There is also the impact of technology. As artificial intelligence develops, the role of a lawyer will potentially look quite different, with some services that have traditionally been supplied by lawyers, particularly things like due diligence, perhaps being able to be done by machines. We sometimes refer to this as the commoditisation of law. We will see that changing the nature of legal services.
There is the issue of how people buy legal services. We are likely to see an increasing number of in-house lawyers over the course of the next few years. That will certainly have an impact. Then, of course, there are policy issues, which we have already touched on today.
Q78 Chair: Are there any other comments?
Paul Philip: I agree with the vast majority of that.
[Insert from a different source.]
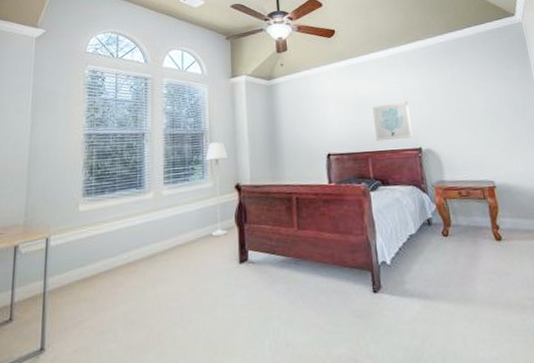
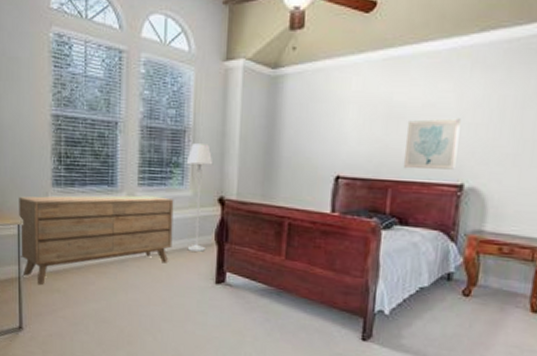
dresser: none [46,191,198,298] -> present [19,195,174,286]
The international reputation of English law and English lawyers is fundamentally important. Access to justice and affordability will be challenges for any legal system, and they are certainly challenges here. Consolidation in the market is something that will continue to happen. We will continue to see small legal businesses becoming unsustainable and, therefore, having to grow together and consolidate. It is fair to say that the solicitors’ profession has not responded very well to that in the past. The internet and technology are a real issue. People need to wake up to the fact that the way consumers access legal services will be different in future.
Q79 Alberto Costa: I have one final set of questions. You may not have the answers to them, but I would be grateful if you could consider them and write to the Committee. I am not sure to what extent the Bar regulates RFLs—registered foreign lawyers—specifically, EU lawyers who come into this country. I would like to know how many registered foreign lawyers your organisations regulate and what revenue they generate for the regulators. Turning to the representative bodies, in terms of financial sums, what value do EU lawyers bring, particularly to the City of London? I need those figures going forward, when discussing the issues that will no doubt face us. I would be very grateful if you could supply them to the Committee, with answers to those questions.
Chair: That would be helpful. I am sure that the issues you flag up are ones we will need to return to further along the line. I am tempted to say that I thought artificial intelligence almost was the definition of a lawyer. At all events, thank you very much for your time and your evidence today. We are very grateful to you. The evidence session is concluded.